The 3 Most Common Thyroid Disorders


Thyroid Cancer

Thyroid cancer is a cancer originating in the thyroid. Benign growths may form on the thyroid when an abnormality prevents cells from dying off as they normally would. Small lumps, or nodules, begin to form from the cells, which can eventually result in malignant, cancerous growths. Thyroid cancer is extremely rare, but treatment is generally successful. As with most types of cancer, the exact cause is still unknown.


It can take a while for any symptoms of thyroid cancer to become evident. When they do, they are different from, and less varied than those of hypo- or hyperthyroidism. Instead, you may notice a lump or swelling at the base of the neck and swollen lymph nodes. The neck or throat can become painful, it may be hard to swallow, and your voice may change. Frequent coughing may ensue.  


Recent advances in diagnostic technology mean that more cases of thyroid cancer are being detected easier than before, allowing for more successful, more expedient treatment. Following a thorough examination of family and personal medical history, blood tests can tell doctors if the thyroid is functioning like it should.

If not, a biopsy of the thyroid can be used to see if there are abnormal cells developing. Imaging tests may be used to see if the cancer has metastasized, or spread farther than the thyroid. In some cases, a family history of thyroid cancer may prompt physicians to check for the presence of genetic factors that may indicate a propensity to develop thyroid cancer.

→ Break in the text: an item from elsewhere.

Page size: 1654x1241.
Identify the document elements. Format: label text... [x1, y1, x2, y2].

Several factors influence what type of treatment will be most effective, but the most common is a thyroidectomy. Through a small incision in the neck, the whole thyroid can be removed. If the cancer is extremely small, it may be possible to remove only one lobe of the thyroid. If the lymph nodes look swollen during the thyroidectomy, those may be removed at the same time and checked for cancer as well. 


One of the biggest aspects of choosing appropriate treatment is learning what type of thyroid cancer is present. This is generally discovered during diagnosis. There are five main types of thyroid cancer.

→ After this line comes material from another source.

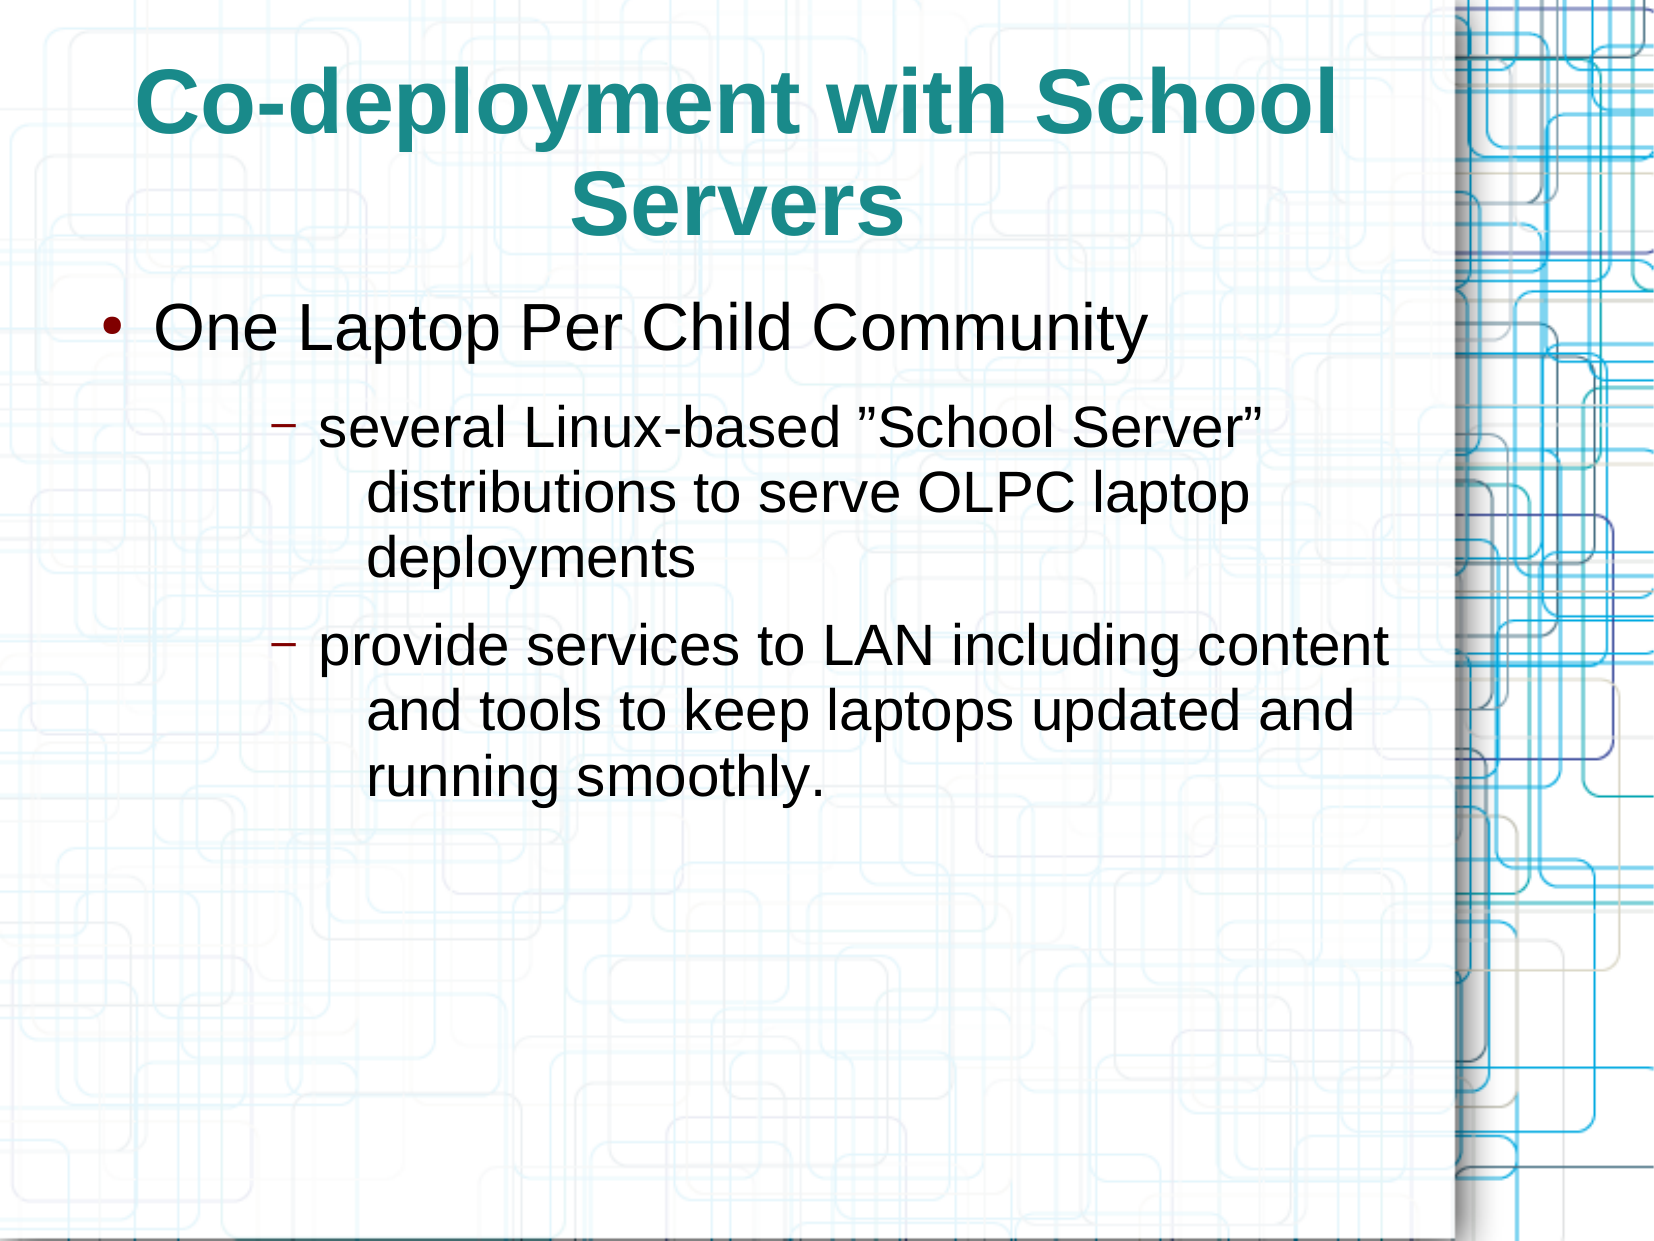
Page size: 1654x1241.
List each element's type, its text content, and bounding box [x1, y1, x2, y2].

title Co-deployment with School Servers [59, 49, 1418, 257]
list One Laptop Per Child Community several Linux-based ”School Server” distributions to serve OLPC laptop deployments provide services to LAN including content and tools to keep laptops updated and running smoothly. [82, 290, 1418, 1010]
picture [0, 0, 1654, 1241]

Papillary thyroid cancer has the potential to spread to the lymph nodes, but usually stops there. It is also the most common type, with the highest cure rate. 

Follicular thyroid cancer is more commonly found in women, people over 50, or those exposed to radiation. It may possibly spread to the blood vessels. The longer it is present, the lower the chances of successful treatment. Both papillary and follicular thyroid cancers originate in follicular cells. 

Medullary thyroid cancer is found in cells that produce calcitonin. It is more likely than papillary or medullary to spread to vital organs. 

Anaplastic thyroid cancer accounts for less than 1% of all thyroid cancers. It is the most dangerous and most likely to metastasize—often quickly. It is most common in populations over age 60. 

Thyroid lymphoma originates from the thyroid’s immune cells. It too is more common among older populations and progresses rapidly.